Cold War

As the Union of Soviet Socialist Republics and the United States were nearing the end of the Cold War—when fears of nuclear Armageddon were fiercest—President Reagan and Premier Gorbachev met for the first time to hold diplomatic talks on the arms race.

Both were determined to reduce the number of nuclear weapons in the world, but neither trusted the other to do the same. Amongst heated talks, however, they did manage to agree on one thing.

After a bout of tense negotiations in which Gorbachev was described to be “belligerent”, and Reagan described as “unyielding,” the two leaders went for a private walk, accompanied by just their interpreters.

Secret Conversations

It wasn’t an interview decades later that we ever learned what they discussed.

In an interview in 2009, Gorbachev said the President had asked Gorbachev if they would be able to set aside their differences if aliens attacked.

“No doubt about it.” –Gorbachev

The President of the United States had asked the Soviet leader if they would have each other’s backs in the face of alien invasion and— without hesitation—the two agreed.

1985 geneva summit

Invasion Never Came

Though no known alien invasions have occurred since the 1985 Geneva Summit, this conversation reveals a fascinating trait of Ronald Reagan: he was a HUGE sci-fi nerd.

Reagan loved reading Edgar Rice Burrough’s Princess of Mars series as a kid. These books have been sighted as inspiration by scientists, engineers, astronauts, and obviously Presidents.

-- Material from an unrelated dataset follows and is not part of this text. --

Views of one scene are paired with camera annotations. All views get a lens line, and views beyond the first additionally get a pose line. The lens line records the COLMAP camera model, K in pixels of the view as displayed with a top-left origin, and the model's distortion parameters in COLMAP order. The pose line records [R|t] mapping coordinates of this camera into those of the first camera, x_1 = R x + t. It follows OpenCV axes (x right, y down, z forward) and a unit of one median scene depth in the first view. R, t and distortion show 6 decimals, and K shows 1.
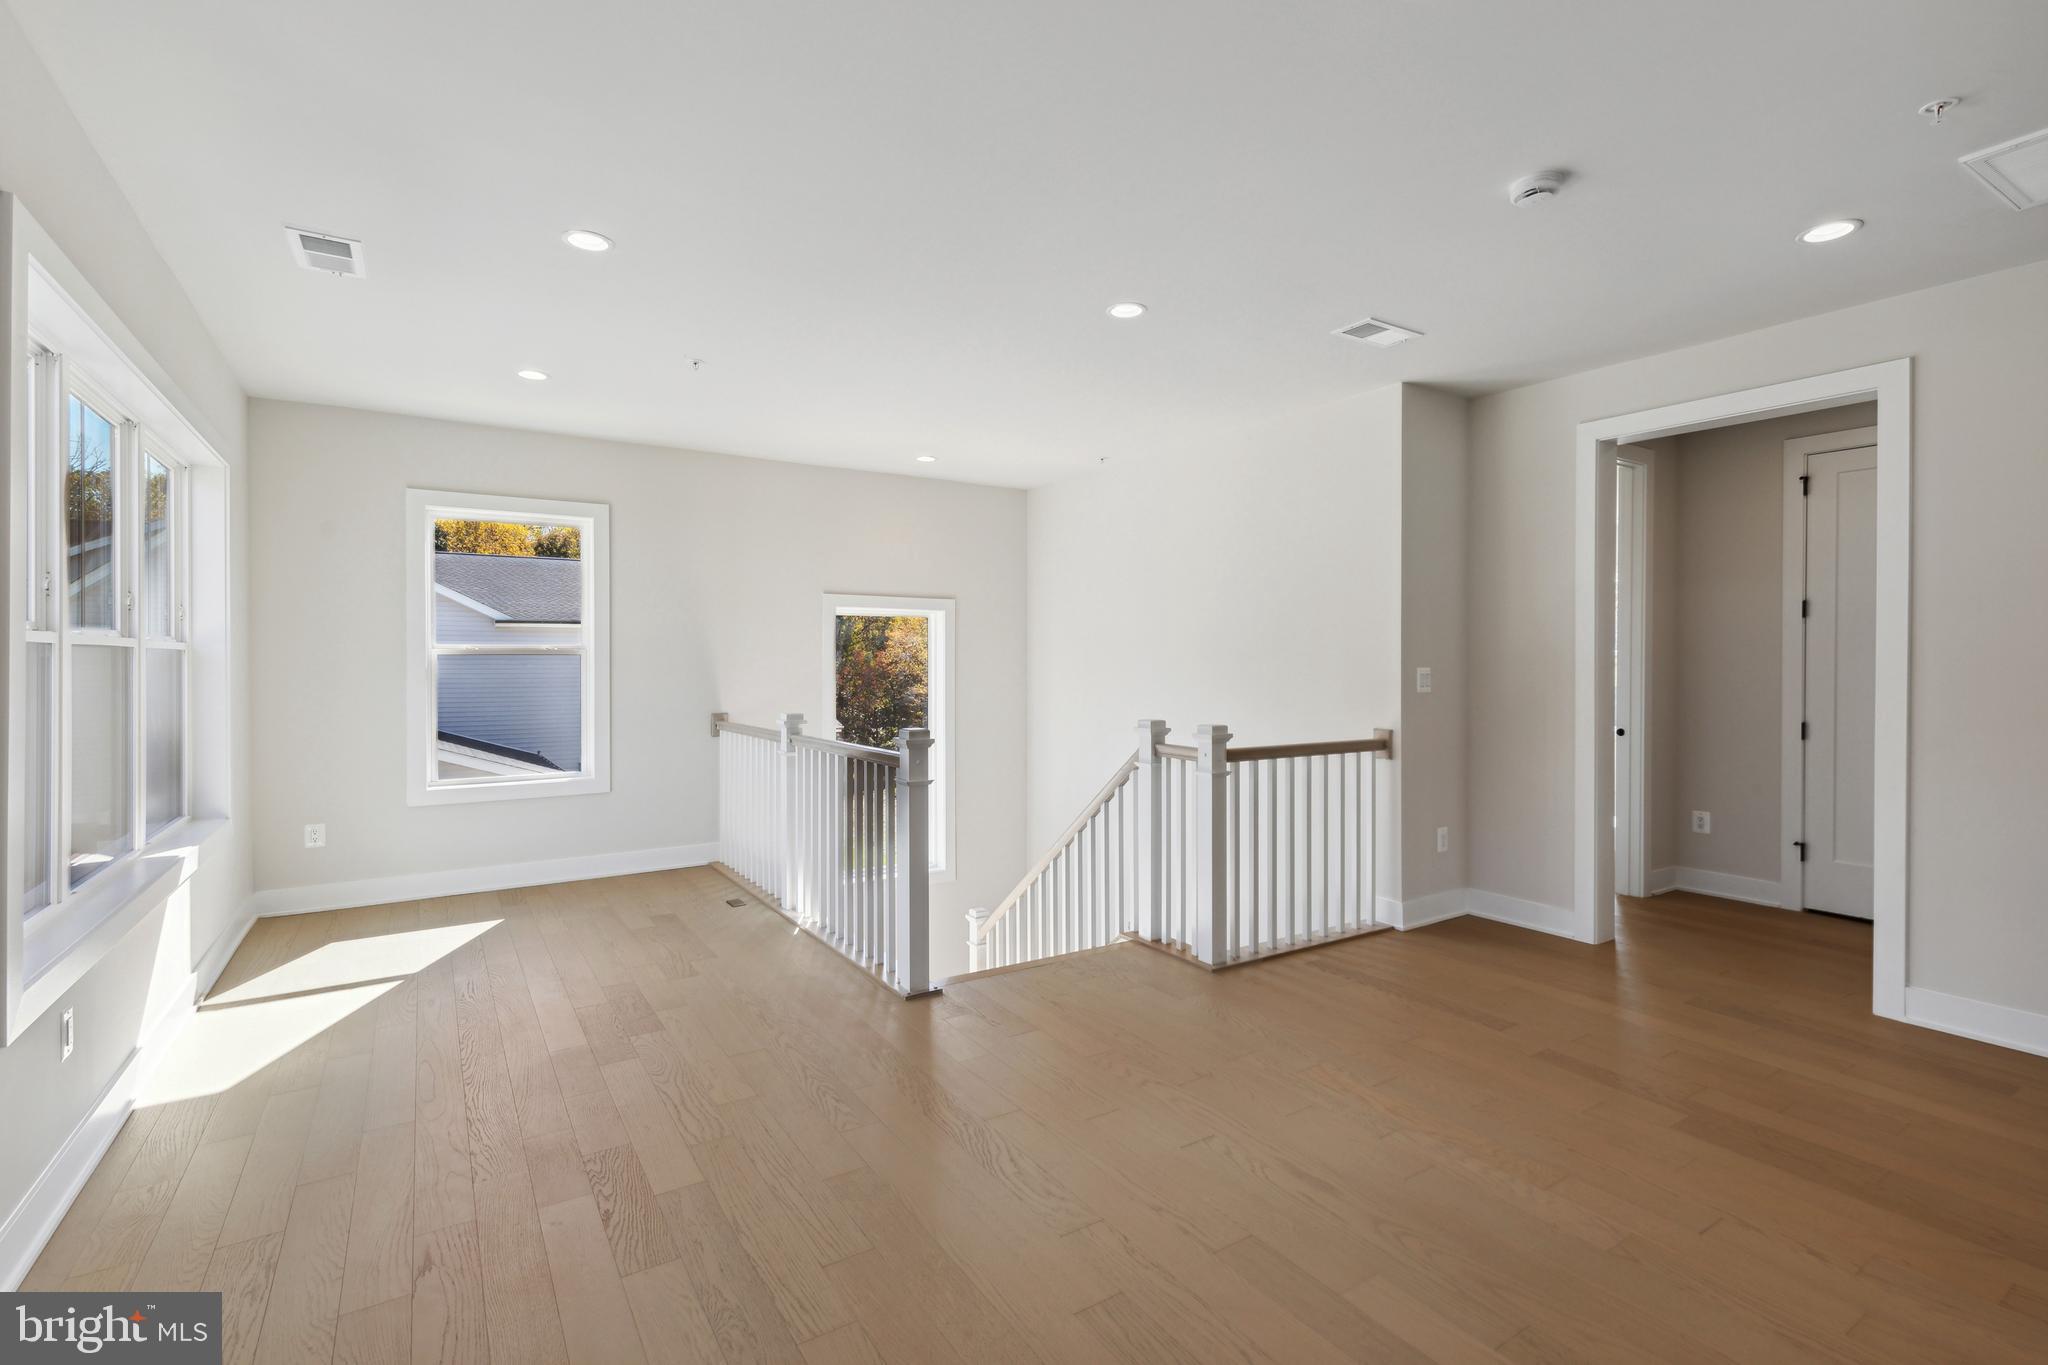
lens RADIAL K [[919.9, 0, 1028.1], [0, 919.9, 669.5], [0, 0, 1]] dist [0.003444, 0.000065]
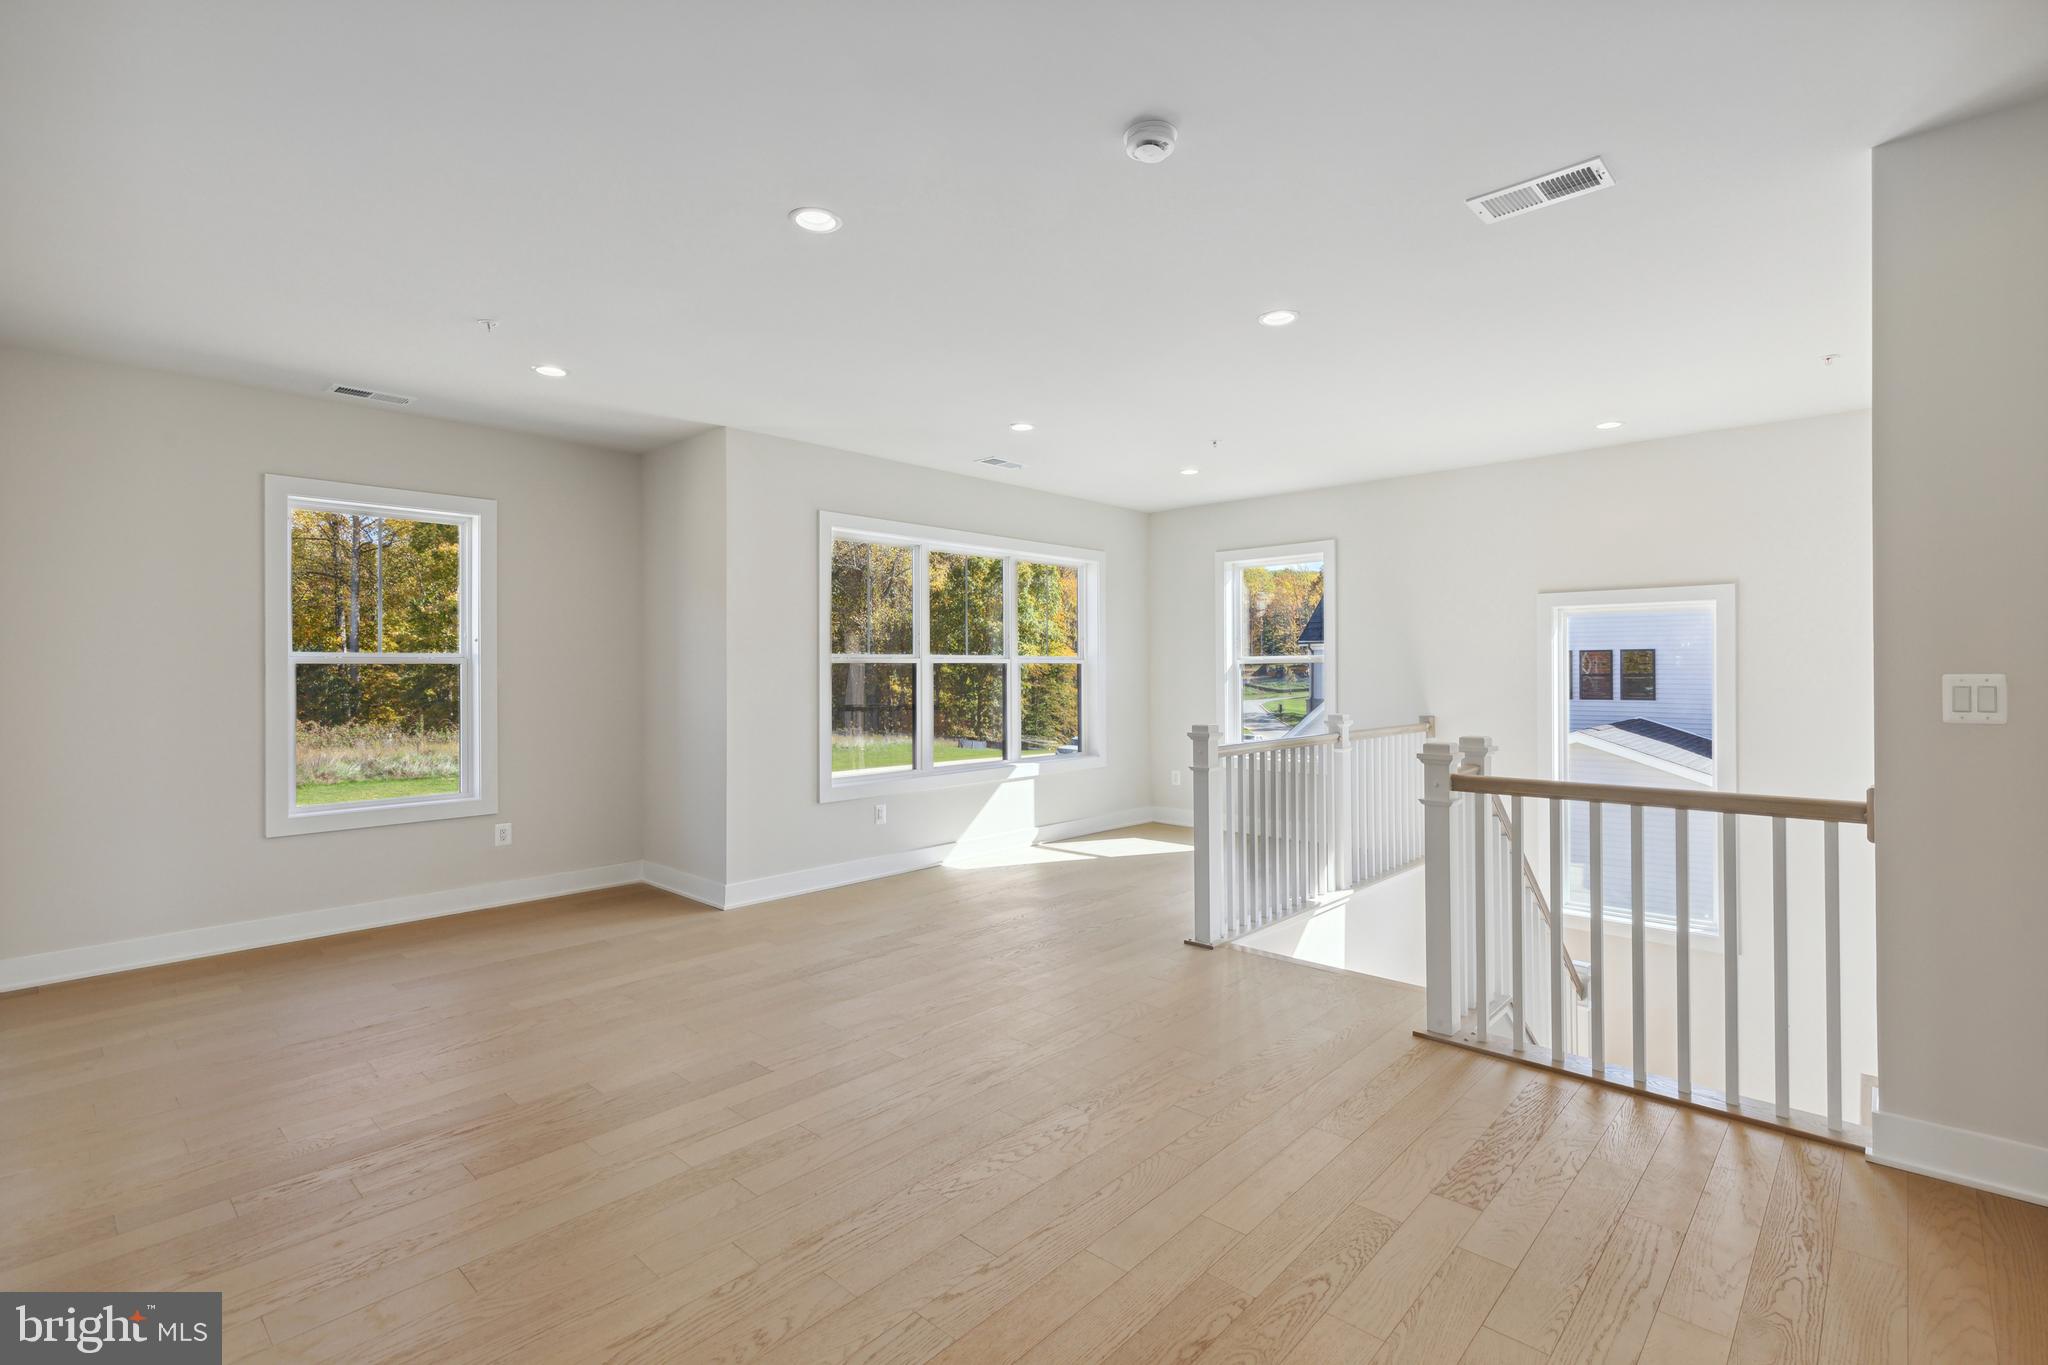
lens RADIAL K [[940.5, 0, 1038.8], [0, 940.5, 676.0], [0, 0, 1]] dist [0.009646, -0.000523]
pose [[0.249730, 0.000934, -0.968315, 0.930820], [0.000188, 0.999999, 0.001013, -0.001162], [0.968316, -0.000435, 0.249729, 0.438242]]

Reagan’s nerd card is all over his presidential policy. He included sci-fi writers in think tanks alongside scientists and military leaders.


Star Wars

His famous Space Defense Initiative was even popularly known as ‘Star Wars’. The administration would dump funds into the program to develop all kinds of futuristic ideas.

The program worked on military applications for satellite-based lasers, particle beams, and even rail guns. Though renamed during the Clinton administration, this program has gone on to build missile-destroying lasers and spherical laser-defense shields.


The government had been developing wacky space inventions since the 60’s. The Future Weapons Office had a program designing weapons to be used on the Moon—and the Soviets had equipped a military space station with cannon.

After the collapse of the Soviet Union, it’s hard to say if America’s alliance still stands, though if the two superpowers were able to show terrestrial solidarity at the worst of times, I’m hopeful we could still unite. You know, just in case.